We All Want A Good System and Good Water Quality, As Promised…



Some may try painting Dump The Pumps, Inc as being “against sewers”; that the group is simply trying to be disruptive and aims to bring all sewer construction to a stop.

Wrong!  We all want a good system and good water quality, as promised when we passed the one cent infrastructure sales tax.

Anyone that has attended the various meetings, followed the chatter, asked questions, donated money, signed the petitions knows that the fight is simple.  A substandard sewer system, mandated by politicians rather than engineers, putting grinder pumps in our yards, threatening our nearshore waters, is the fight.  Do not forget the original system, designed by engineers, was a gravity system.  It was not until the politicians got involved that we saw sewer money diverted to pet projects and a cheapened system thrust upon us.

The FKAA tells us they prefer gravity, ‘It always works, and it has no moving parts.’  Further, they said, ‘Get us the money from the BOCC, and we will install gravity.’

On January 31, 2014, the BOCC “drew a line in the sand” — that is a quote.  Thankfully, Commissioner Danny Kohlhage successfully added the conversion of some of the denser subdivisions to that BOCC agenda item approval, and thereby reduced the count of residential grinders by nearly 40%.  That still left over 60% of the original grinder count as intrusions, property takings and added expenses of up to several thousand dollars for those homeowners. Their decision was final. There would be no further discussion or negotiations regarding grinder vs gravity.  Those who were still pegged for grinders were told they were “losers” — that is also a quote [by Commissioner George Neugent].  In essence they told us to pick up our marbles and go home.  We picked up our marbles, went home, and decided to go to a higher authority — court.

____________________

**DIRECTIONS:**
**A)** Answer the following questions using the article on the sewer dispute.
(i) Which tax is the promise of a good system and good water quality tied to?
(ii) What kind of sewer system did the original engineering design call for?
(iii) By roughly what percentage did Commissioner Danny Kohlhage's addition reduce the count of residential grinders?
**B)** The article on the sewer dispute names several things a person might have done to know that the fight is simple. List every one of them.
**C)** Write a continuation of the article on the sewer dispute, starting after its final sentence.

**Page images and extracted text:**
____________________

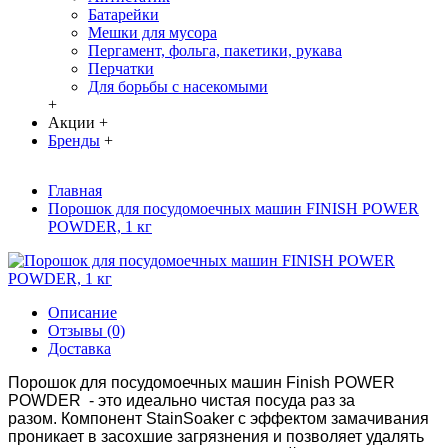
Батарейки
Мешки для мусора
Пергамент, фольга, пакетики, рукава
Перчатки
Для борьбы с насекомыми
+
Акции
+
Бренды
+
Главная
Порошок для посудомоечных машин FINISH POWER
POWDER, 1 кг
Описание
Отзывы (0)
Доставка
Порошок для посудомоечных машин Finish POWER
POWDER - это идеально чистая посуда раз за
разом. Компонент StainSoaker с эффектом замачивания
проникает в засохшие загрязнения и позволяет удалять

____________________

**ANSWERS IN ORDER:**
**A)**
(i) The one cent infrastructure sales tax.
(ii) A gravity system.
(iii) By nearly 40%.

**B)**
- Attended the various meetings
- Followed the chatter
- Asked questions
- Donated money
- Signed the petitions

**C)**
Since this is the only avenue the county left us, we are using the legal system.  Forced into this arena, the group attacked on all fronts. Our first challenge to DEP and FKAA, an action under F.S. 403.412, was met with what appeared to be a serious listen to our concerns.  Of course, they wanted an additional 30 days to examine our allegations.  After wasting two months of our time, DEP blew us off with one sentence, translated to mean, ‘Don’t bother us.’

Next, we challenged seven permit notices throughout the Lower Keys.  We did it properly.  If the challenge is timely and proper there is no permit until a further ruling.  DEP then had an obligation to submit the petitions challenging the permits to the Department of Administrative Hearings (DOAH) within 15 days.  They did not. After several weeks, we filed a Writ of Mandamus in Circuit Court to force DEP to do what the law says they should do.  They immediately sent the petitions to DOAH.  We now have a judge appointed and a hearing set for later in September.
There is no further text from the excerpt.